Even with the appearance of lyrics on One, Dierdre remains firmly committed to the fanciful free vocal flights her fans have come to love. On “Waiting for Spring,” the album opener, she alternates between a few urgent, suggestive lines and free vocalization. The stately “B.A.C.H.,” colored with ancient instruments and based on a melody by the great Baroque composer Johann Sebastian Bach (who composed the original tune using only the four letters of his name, thus the title), features Dierdre’s improvised vocals, as do the funky “Close to Us” and sultry “A Way to Love.”

“I want to be in music to make people feel good, relaxed or joyous, but I don’t necessarily need to be telling them how to feel or what I think in order to do that,” she explains, then adds with a laugh, “There are definitely enough people doing that to go around!
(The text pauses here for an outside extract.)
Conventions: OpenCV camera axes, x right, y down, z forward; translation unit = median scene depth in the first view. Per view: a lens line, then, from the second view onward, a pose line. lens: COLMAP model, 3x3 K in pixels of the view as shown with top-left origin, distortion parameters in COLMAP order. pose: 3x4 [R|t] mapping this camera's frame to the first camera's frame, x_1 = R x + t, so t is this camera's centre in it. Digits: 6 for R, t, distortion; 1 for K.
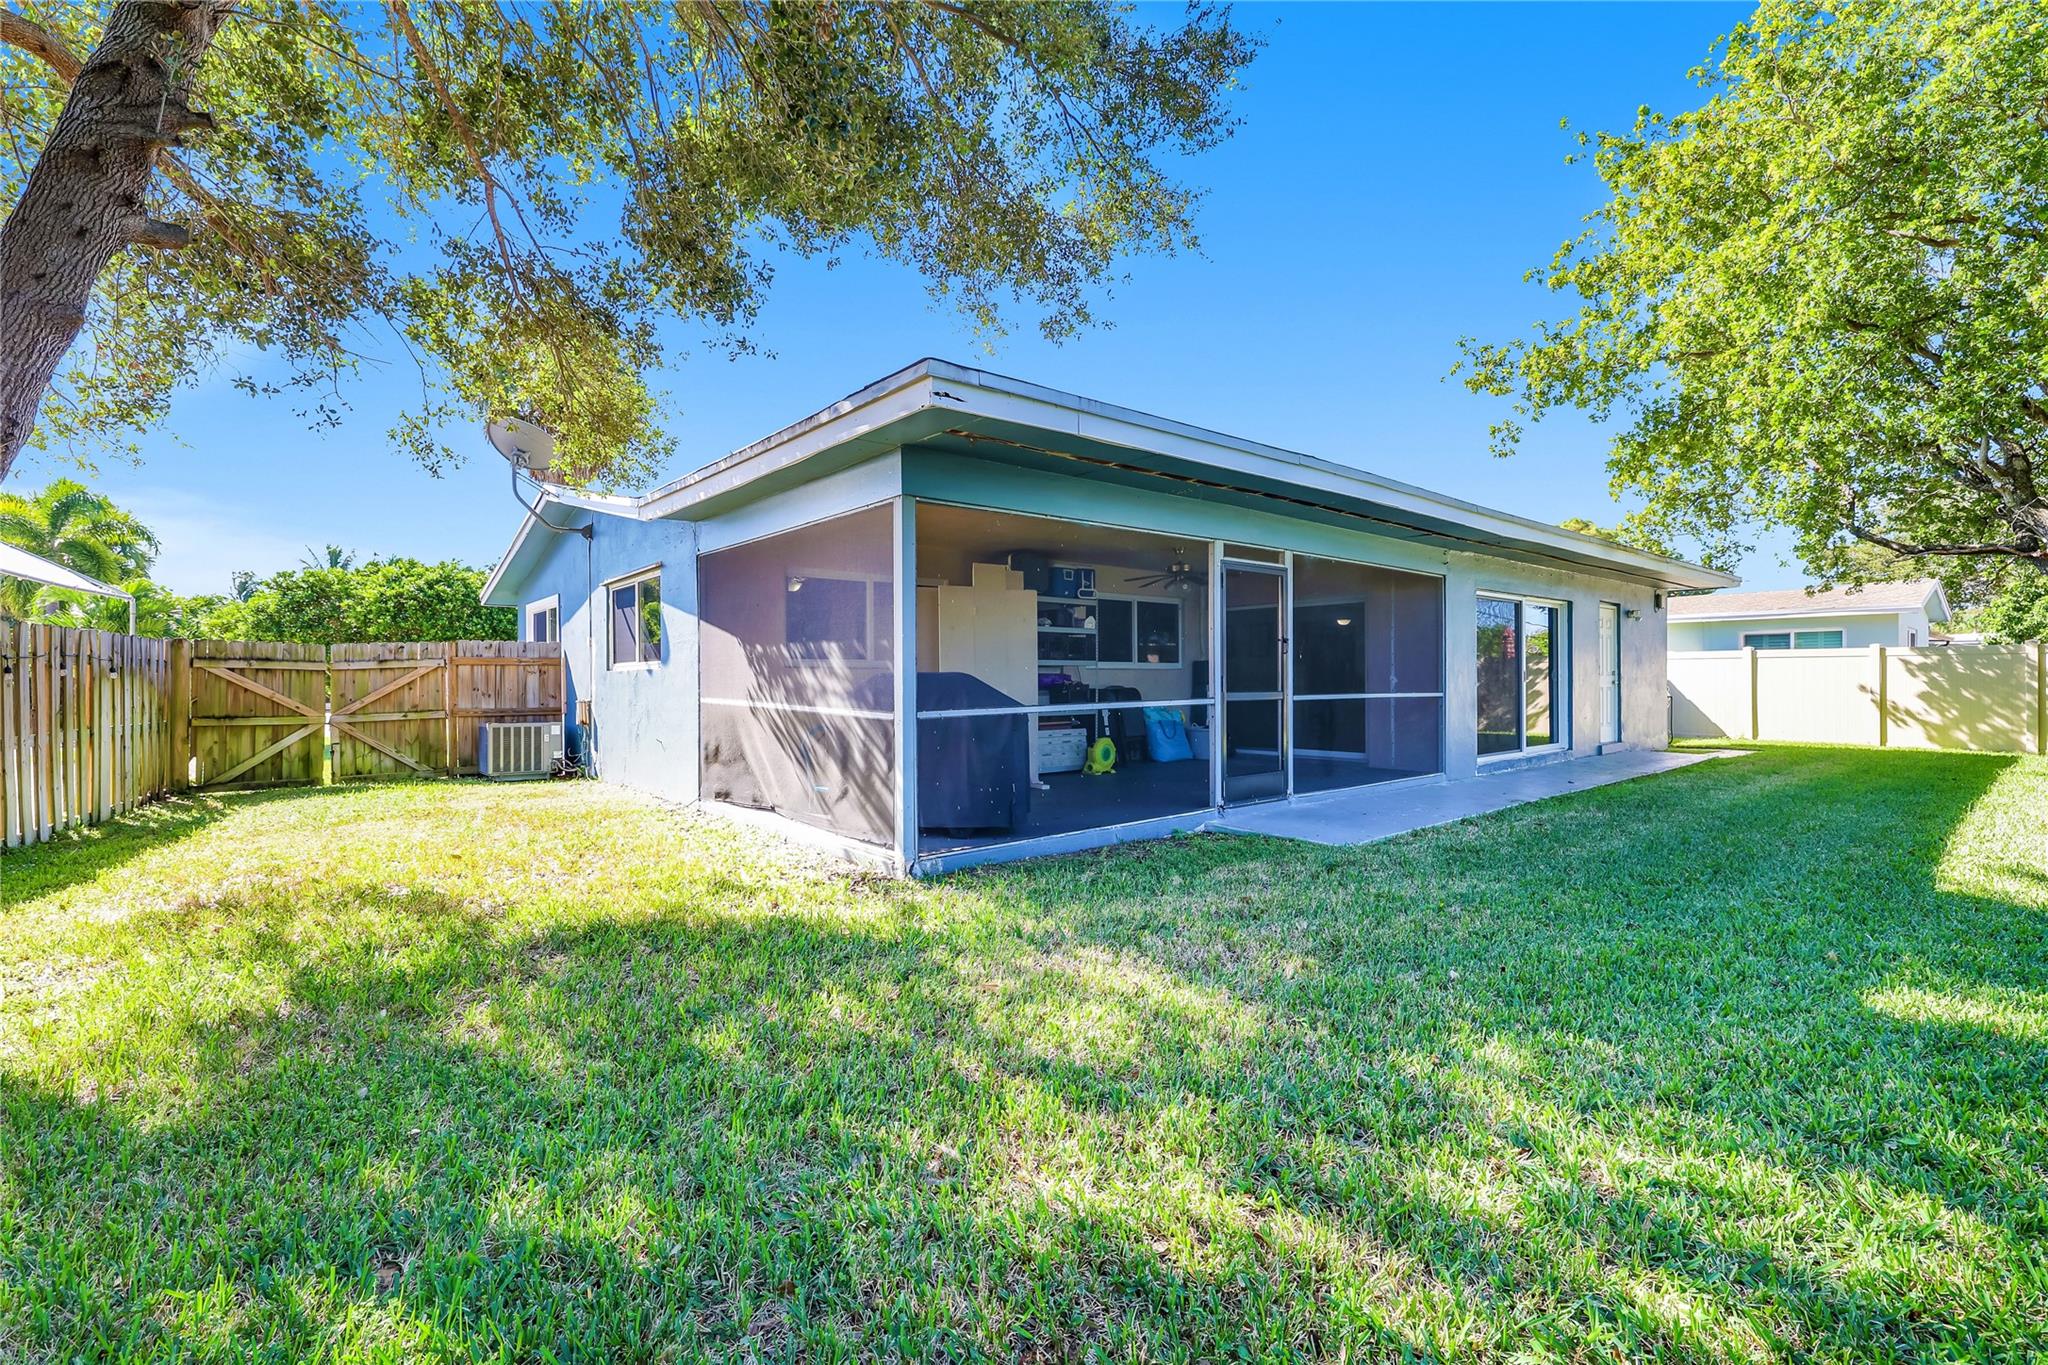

I will probably keep writing lyrics, but I will also keep singing without them, because the abstract is a really interesting landscape to work on.”

Two cover songs complete One, both of them revealing a little bit more about Dierdre. One, the familiar Moody Blues hit “Nights in White Satin,” is stripped of its orchestral bombast, and reinvented as a hypnotic, minimal trance number based on a bluesy riff the singer first developed on cello. “It’s very different from the original version, and that’s what I like about it!” she says. The other cover tune here, “Lolita Nie en Bloc,” might be unfamiliar to non-Francophiles; the song comes from Noir Desir, one of France’s most legendary rock bands. “Ever since I’ve been in France, I’ve heard about Noir Desir,” Dierdre recalls. “And when I finally saw them onstage, I just went, wow, I get it! I’ve lived here for 14 years and was looking to do a song in French, and I chose this song because the text is really beautiful. I had a lot of fun with that one, and actually did the programming on it.”

 With her album completed, Dierdre is looking forward to taking her new music out on the road. “I’ve already started working on the show, which is going to combine electronics, vocals and video,” she says. “Patrice Mugnier, who did the “Waiting for Spring” video, is working on several other videos for me, and we’re putting together an hour of video for the show. I’ll be on tour with Wayne Frost and hopefully Cricket as well. I’ve already done a few shows, and it’s been a lot of fun.”

Summing up her current state of mind, she adds, “I’m having a lot of fun, I’m meeting a lot of people. And it’s like a kind of musical community—I’ll do some vocals for you, you do a remix for me. It’s about meeting people and sharing.”